The Curse of Lilith Ratchet was cast to perfection. The local talent featured within are just waiting to burst into more mainstream work. In the same way that this film might put Eddie Lengyel on the map, it could possibly be the vehicle to jump-start a more lucrative career for these actors. Everyone looks good, everyone sounds good. Rob Jager is the perfect, charismatic lead actor, and Katelynn E. Newberry is the perfect survivor girl. As the madness ensues, the main characters suffer slight, but notice-able mental breakdowns, which pays tributes to their skills as performers as much as it does Lengyel’s realistic script. When it comes to Roger Conners, though, I’d like to mention that he steps out of his typical “Scream Queer” role and tackles a heterosexual one in The Curse of Lilith Ratchet. Somehow, he’s able to tone down his daily life persona to pass as a real straight dude. If you’re a casting executive who’s passed on him before because of his proposed orientation, well, I’m here to say he’s capable of pulling off anything – straight, gay, drag, and everything in between. Speaking of casting, when The Curse of Lilith Ratchet premiered in Ohio on September 20th, it was dedicated to [], a featured actress who passed away just before the film made its big screen debut. Look for The Curse of Lilith Ratchet to screen again on October 28th in Euclid, Ohio. And Crissy Kolarik. Girl, you absolutely stole the show as Lilith Ratchet!

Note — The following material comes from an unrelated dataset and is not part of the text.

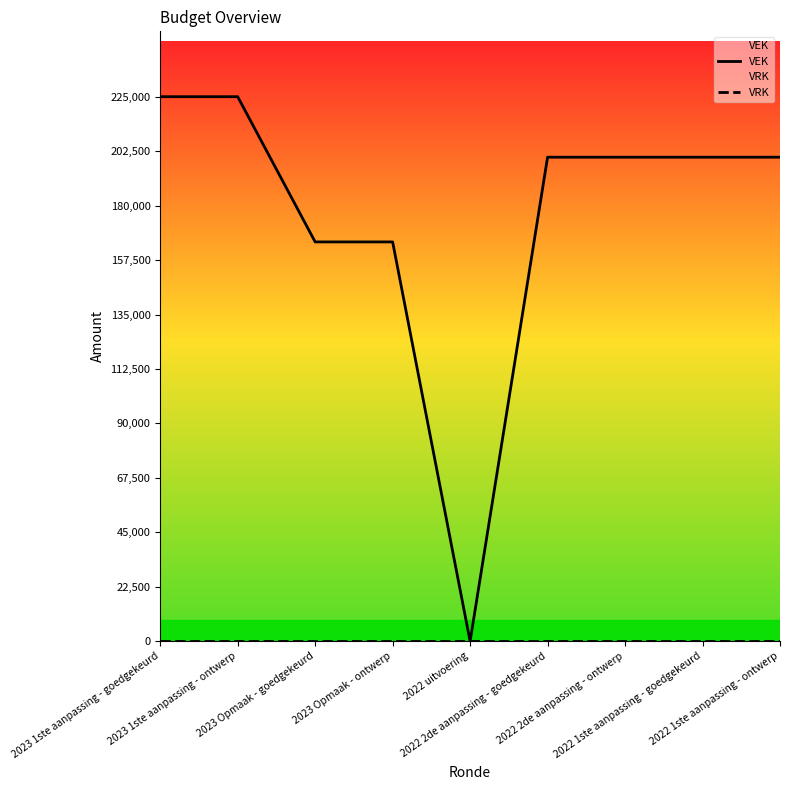

The value of VEK at 2023 1ste aanpassing - ontwerp is 339291. True or false?

False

In hopes of maintaining a fair review, I should mention that The Curse of Lilith Ratchet is slower than it needs to be at times. However, this is remedied by the advanced plot that cuts right to the chase as soon as it opens. Despite this, the movie showcases a cool prop and a retro villain that I absolutely loved, though she’s much more terrifying in low light! Exhilarating, classic and fun all rolled into one, I didn’t expect this movie to be as good as it turned out to be. What a wonderful surprise. Congratulations to everyone involved for their part in creating a hauntingly beautiful, gory nightmare and one of the best horror films to come out this year. Lets summon her again. I want more… Final Score: 9 out of 10.